The Association of American Physicians and Surgeons issued a statement saying lockdowns are the worst way to handle the epidemic. (AAPS Statement)
I reported on this study before and it has been more formally published. (NIH Study) Among a number of positive cases, 455 family contacts were tested and none were positive. The authors concluded that there was no evidence of any significant transmission by asymptomatic cases.
This is an interesting research letter looking at admissions in Veterans’ Affairs hospitals during the epidemic. (JAMA Letter) Trends were examined for six common conditions leading to emergency admissions, comparing 2019 to 2020. Compared to weeks before the lockdowns started, such admissions declined by an astounding 42%, with very high reductions for stroke, heart attack, heart failure and the other conditions. Not minor issues. No similar decline occurred in 2019. Excluding coronavirus diagnoses, admissions for pneumonia were down 46%, again suggesting a substitution of disease. As the authors note, this reduction of admissions unfortunately suggests that patients were avoiding the hospital. Deaths almost certainly resulted.

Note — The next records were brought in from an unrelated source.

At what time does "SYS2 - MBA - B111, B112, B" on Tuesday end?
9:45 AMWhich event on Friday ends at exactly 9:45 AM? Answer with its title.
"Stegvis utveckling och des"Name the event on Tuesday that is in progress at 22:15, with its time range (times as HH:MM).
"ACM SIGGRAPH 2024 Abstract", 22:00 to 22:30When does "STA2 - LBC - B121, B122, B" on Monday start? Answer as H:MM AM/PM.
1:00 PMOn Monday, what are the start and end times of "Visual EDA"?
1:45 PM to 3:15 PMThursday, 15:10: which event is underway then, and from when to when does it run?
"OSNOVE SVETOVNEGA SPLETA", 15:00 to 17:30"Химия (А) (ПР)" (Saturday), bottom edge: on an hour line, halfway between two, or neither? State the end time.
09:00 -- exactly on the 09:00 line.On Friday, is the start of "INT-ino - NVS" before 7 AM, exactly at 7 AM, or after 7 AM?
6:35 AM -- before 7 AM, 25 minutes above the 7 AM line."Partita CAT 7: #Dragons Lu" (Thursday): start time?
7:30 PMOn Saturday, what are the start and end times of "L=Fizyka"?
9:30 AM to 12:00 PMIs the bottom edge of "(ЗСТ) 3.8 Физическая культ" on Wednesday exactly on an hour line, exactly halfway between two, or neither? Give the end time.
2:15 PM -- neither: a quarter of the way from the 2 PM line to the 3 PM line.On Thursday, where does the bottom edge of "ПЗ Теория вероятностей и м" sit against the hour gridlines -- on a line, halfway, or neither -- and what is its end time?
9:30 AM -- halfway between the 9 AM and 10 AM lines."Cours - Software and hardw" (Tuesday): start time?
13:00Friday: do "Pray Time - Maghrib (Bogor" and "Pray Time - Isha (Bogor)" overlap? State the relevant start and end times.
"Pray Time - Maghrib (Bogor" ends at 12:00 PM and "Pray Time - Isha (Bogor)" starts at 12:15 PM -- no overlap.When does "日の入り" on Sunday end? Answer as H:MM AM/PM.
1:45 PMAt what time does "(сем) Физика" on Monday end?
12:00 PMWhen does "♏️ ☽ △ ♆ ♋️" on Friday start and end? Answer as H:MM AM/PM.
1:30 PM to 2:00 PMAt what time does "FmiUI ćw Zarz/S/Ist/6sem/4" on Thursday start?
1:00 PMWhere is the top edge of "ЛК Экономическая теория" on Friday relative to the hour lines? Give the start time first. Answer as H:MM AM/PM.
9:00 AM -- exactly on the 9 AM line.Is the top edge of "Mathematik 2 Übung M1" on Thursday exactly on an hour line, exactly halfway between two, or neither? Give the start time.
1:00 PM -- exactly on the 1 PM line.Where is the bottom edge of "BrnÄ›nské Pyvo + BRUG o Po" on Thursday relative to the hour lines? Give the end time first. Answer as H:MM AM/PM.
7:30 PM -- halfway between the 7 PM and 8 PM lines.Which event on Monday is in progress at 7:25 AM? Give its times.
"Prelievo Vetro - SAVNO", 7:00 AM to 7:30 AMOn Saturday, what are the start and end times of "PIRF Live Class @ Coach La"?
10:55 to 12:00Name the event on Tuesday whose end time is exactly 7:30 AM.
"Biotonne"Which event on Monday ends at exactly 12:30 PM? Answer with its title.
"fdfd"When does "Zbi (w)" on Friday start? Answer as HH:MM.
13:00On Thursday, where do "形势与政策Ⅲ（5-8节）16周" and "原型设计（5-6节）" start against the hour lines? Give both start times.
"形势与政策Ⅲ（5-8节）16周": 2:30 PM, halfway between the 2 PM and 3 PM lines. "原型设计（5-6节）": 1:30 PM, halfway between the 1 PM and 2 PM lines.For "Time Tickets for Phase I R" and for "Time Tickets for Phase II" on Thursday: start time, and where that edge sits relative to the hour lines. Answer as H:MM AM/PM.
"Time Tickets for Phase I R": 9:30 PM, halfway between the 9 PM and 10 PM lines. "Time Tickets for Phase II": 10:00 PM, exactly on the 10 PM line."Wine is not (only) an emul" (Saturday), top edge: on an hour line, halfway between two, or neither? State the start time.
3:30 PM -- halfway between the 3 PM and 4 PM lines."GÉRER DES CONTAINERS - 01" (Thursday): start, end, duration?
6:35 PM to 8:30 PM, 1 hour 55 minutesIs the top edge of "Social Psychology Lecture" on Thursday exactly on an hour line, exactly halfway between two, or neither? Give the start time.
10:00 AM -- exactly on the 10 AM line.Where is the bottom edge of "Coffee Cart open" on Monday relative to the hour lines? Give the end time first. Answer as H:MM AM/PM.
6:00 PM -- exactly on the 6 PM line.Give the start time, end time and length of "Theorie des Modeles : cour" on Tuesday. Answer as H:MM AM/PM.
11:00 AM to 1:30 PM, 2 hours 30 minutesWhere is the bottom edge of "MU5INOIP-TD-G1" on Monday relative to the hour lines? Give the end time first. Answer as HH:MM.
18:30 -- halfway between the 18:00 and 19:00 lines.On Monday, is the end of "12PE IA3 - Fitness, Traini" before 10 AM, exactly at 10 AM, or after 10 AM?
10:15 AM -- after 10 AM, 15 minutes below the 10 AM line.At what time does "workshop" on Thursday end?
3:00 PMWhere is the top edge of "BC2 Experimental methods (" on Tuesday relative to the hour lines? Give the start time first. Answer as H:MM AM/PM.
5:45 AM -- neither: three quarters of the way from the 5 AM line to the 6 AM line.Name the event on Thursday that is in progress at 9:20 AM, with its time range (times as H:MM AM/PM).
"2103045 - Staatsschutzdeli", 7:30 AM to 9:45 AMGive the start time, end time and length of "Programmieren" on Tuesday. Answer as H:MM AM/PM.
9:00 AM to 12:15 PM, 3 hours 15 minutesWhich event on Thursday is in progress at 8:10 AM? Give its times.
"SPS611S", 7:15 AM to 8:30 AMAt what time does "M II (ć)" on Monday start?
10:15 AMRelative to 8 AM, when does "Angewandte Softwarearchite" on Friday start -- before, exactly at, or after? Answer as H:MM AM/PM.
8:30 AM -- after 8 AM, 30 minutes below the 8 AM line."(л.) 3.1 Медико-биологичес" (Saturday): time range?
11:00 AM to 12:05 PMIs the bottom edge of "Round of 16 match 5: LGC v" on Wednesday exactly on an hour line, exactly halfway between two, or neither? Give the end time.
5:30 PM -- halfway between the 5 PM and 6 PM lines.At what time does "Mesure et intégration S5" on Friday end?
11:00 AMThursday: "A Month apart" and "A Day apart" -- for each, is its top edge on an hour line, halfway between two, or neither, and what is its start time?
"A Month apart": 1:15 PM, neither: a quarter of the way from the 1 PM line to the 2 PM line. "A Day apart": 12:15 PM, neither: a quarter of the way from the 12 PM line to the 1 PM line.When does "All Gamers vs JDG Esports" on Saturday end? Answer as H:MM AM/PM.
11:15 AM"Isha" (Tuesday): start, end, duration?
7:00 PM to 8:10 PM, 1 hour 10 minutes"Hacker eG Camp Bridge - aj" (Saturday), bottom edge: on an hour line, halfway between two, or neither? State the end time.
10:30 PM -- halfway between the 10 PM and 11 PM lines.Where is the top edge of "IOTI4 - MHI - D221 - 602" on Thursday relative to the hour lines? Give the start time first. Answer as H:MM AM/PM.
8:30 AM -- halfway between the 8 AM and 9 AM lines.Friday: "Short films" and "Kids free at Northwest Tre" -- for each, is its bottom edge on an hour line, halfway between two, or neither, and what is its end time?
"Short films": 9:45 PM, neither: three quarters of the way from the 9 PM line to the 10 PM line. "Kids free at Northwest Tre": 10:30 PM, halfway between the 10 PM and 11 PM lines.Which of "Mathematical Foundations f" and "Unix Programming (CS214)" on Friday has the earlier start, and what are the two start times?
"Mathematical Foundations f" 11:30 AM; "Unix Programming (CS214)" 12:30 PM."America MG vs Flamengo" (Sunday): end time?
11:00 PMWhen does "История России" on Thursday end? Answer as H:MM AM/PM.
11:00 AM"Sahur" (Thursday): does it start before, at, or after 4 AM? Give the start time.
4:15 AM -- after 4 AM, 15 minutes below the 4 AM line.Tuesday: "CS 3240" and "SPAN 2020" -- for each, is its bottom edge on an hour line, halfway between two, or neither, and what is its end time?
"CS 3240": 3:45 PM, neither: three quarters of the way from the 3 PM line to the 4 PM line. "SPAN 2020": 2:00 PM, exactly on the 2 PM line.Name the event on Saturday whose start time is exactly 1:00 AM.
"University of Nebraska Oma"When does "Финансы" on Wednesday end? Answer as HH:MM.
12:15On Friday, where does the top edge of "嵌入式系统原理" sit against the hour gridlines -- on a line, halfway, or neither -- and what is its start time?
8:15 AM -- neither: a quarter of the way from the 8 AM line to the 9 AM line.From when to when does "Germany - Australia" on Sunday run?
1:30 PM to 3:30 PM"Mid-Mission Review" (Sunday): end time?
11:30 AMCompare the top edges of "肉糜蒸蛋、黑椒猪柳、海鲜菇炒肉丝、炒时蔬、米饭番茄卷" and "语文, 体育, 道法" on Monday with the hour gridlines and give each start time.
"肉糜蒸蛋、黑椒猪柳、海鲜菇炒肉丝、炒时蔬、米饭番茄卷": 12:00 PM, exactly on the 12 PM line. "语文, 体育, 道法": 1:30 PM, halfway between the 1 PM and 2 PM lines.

And once again, I have the misfortune of reporting on the daily coronavirus briefing. We got a stern lecture at the start about how we all need to do more to stop the spread. There is no spread in Minnesota. The number of cases is extremely minor and they are with rare exceptions resulting in mild or no disease. As others do, the officials talked about the US handling the epidemic worse than other countries. That is pure BS. Other countries had much worse epidemics earlier on, which is reflected in higher per capita death rates. They have not done the amount of testing we have, and if they had, they would have much higher number of cases. And almost every country that tried an extreme lockdown has seen cases resurge periodically. That is a reflection of a dumb strategy to try to suppress what can’t really be suppressed. I encourage you again to look at the chart in the post comparing New York and Sweden. Which location actually flattened the curve?
I am really tired of the statements about younger people spreading to older ones. Prove that with your contact tracing results. And one of the officials flat out lied about hospitalizations increasing and expecting deaths to increase. Hospitalizations haven’t increased and deaths have dwindled to a very low level. There are no indications that there will be any significant rise in serious cases in the next few days or weeks. A question was asked about death rates, and the precise percents by age group were given and now everyone should be aware of just how stark the divide is between the young and those over 70.